Carlos Alcaraz conquistó su séptimo título de Grand Slam al imponerse a Novak Djokovic en la final del Abierto de Australia, confirmando su enorme fiabilidad en los partidos decisivos. El murciano solo ha perdido una final de ‘grande’, un registro que incluso mejora los inicios de leyendas como Federer, Nadal y Djokovic.
Con apenas 22 años, Alcaraz ya se ha situado entre los grandes nombres de la historia del tenis. Desde su primer Grand Slam en el US Open 2022, que además le convirtió en el número uno más joven de la historia, ha sumado dos Wimbledon, dos Roland Garros y ahora su primer Abierto de Australia, completando el ‘Career Slam’ a una edad récord.
El actual número uno del mundo ha ganado siete títulos en ocho finales disputadas, lo que supone una efectividad del 87,5 % en finales de Grand Slam. Estos datos le igualan con Roger Federer en porcentaje de éxito y le sitúan por delante de otros grandes campeones en sus primeros años.

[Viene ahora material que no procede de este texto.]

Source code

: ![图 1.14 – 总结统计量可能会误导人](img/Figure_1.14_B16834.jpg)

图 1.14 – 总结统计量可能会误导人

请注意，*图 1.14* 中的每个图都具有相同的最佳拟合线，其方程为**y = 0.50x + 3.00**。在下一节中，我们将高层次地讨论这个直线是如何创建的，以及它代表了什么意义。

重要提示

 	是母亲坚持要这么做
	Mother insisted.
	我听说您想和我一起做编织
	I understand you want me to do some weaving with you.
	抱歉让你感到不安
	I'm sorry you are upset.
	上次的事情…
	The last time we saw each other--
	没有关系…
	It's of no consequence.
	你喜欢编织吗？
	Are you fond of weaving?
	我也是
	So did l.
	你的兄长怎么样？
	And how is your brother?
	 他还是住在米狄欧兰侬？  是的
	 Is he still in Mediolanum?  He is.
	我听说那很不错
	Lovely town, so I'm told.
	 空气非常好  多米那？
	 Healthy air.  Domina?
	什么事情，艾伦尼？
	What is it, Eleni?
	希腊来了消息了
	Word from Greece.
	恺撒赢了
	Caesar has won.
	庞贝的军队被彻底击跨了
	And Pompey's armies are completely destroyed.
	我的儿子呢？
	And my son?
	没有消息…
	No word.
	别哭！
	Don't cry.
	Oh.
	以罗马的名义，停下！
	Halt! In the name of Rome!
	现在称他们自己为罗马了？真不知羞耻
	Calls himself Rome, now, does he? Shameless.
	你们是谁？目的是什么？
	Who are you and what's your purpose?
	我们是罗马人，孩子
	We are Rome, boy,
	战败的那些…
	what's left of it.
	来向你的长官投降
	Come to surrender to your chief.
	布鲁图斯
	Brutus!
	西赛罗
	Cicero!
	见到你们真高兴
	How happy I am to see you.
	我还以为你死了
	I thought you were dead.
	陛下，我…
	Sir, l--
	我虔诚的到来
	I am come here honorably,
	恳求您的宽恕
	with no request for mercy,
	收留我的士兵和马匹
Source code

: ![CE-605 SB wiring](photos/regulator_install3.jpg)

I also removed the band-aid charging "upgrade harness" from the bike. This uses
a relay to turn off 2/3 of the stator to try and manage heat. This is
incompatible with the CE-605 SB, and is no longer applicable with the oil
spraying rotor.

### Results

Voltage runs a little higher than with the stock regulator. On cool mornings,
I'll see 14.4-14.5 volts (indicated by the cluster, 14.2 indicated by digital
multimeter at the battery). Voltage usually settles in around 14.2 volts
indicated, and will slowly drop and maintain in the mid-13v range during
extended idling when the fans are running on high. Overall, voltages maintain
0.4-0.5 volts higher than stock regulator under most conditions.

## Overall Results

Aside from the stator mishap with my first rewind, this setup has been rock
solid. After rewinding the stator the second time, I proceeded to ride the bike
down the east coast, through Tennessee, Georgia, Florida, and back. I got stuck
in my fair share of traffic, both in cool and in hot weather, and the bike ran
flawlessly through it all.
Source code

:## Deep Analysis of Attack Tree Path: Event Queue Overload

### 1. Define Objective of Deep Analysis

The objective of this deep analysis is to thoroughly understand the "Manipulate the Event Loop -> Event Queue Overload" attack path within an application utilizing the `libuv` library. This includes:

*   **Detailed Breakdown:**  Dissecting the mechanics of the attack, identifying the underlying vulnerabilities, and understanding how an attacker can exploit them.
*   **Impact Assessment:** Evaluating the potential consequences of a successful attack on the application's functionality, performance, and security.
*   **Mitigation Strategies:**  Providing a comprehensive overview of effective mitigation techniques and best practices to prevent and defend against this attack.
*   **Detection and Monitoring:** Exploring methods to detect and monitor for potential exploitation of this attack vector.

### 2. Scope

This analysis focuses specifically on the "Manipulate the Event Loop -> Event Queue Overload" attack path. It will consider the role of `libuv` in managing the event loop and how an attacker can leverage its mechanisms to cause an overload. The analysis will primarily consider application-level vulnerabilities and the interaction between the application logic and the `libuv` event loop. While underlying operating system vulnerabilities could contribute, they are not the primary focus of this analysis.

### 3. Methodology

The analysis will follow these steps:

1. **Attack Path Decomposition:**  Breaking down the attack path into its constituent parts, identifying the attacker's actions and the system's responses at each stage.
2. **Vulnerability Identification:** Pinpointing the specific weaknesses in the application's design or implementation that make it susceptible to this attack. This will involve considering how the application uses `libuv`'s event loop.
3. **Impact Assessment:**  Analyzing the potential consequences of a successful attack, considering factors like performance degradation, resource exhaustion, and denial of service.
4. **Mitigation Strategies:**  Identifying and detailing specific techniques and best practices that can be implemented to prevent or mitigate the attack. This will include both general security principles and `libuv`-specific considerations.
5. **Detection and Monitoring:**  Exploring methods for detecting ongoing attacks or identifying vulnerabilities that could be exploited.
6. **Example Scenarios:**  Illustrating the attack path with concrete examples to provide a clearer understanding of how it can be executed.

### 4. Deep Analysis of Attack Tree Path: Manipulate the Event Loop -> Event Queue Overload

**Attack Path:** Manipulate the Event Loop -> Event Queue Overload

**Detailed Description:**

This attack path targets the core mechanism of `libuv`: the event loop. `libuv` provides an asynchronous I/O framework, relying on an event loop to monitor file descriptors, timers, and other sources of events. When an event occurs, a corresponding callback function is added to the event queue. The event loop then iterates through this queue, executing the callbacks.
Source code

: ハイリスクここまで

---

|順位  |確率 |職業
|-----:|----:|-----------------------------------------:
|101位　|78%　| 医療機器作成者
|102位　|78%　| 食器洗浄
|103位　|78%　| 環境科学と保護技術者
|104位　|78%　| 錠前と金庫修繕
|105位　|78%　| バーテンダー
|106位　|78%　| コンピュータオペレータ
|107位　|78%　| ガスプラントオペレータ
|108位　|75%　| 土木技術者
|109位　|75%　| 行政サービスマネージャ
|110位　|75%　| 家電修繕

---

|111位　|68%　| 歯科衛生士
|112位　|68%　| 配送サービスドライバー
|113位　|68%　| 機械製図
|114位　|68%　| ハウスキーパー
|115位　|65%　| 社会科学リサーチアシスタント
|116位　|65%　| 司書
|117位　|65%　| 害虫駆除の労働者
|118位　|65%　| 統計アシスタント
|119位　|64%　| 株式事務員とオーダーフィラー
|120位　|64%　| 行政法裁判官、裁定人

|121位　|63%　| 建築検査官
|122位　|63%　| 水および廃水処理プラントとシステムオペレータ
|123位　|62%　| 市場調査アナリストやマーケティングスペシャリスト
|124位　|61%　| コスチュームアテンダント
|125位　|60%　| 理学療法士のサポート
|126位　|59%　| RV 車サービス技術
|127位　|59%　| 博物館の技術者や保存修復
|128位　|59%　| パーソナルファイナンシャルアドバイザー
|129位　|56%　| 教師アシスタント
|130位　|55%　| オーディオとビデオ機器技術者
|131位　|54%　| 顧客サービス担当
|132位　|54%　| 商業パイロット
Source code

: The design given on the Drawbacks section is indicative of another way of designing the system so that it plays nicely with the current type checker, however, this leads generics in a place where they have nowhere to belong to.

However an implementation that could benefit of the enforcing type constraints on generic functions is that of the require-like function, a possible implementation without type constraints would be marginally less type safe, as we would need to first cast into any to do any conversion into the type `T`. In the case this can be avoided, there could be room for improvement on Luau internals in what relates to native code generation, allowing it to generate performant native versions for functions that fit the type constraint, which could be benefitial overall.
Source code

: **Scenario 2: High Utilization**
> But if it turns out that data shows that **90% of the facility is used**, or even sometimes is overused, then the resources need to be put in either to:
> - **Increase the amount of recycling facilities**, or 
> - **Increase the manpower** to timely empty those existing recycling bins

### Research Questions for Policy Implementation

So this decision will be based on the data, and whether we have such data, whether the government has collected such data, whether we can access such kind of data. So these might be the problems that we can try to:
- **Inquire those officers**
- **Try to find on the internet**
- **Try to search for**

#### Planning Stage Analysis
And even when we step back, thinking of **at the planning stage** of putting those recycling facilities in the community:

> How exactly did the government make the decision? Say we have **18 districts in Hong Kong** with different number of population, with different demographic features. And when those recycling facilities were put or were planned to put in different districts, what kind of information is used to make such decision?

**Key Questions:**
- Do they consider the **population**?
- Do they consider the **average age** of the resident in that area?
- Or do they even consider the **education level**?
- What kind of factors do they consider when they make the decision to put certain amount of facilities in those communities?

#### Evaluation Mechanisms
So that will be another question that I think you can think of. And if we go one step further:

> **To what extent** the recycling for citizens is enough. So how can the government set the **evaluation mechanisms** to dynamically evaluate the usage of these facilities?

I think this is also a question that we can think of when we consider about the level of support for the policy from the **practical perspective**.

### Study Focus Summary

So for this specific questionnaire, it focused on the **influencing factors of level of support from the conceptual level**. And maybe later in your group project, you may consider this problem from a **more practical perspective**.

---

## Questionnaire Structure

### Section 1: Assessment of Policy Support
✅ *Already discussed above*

Más allá de los títulos, destaca su madurez competitiva en partidos al mejor de cinco sets. Desde 2021 ha ganado 91 de los 104 encuentros disputados en este formato, y desde el US Open 2022 su balance es aún más impresionante, con 74 victorias y solo seis derrotas.
En términos de efectividad global, Alcaraz ha ganado el 35% de los Grand Slam que ha disputado, cifra que asciende al 40% cuando alcanza la final. Estos números solo son superados en la Era Open por Bjorn Borg, y le colocan a la altura de figuras como Laver, Nadal, Djokovic y Federer.
Su éxito se explica también por una notable fortaleza física y mental. Alcaraz siempre ha sido competitivo incluso en la derrota y ha demostrado una enorme resiliencia en los momentos de máxima presión, como evidencian sus remontadas épicas y su impecable balance de 13-0 en quintos sets desde 2022, incluidas finales memorables en Wimbledon y Roland Garros.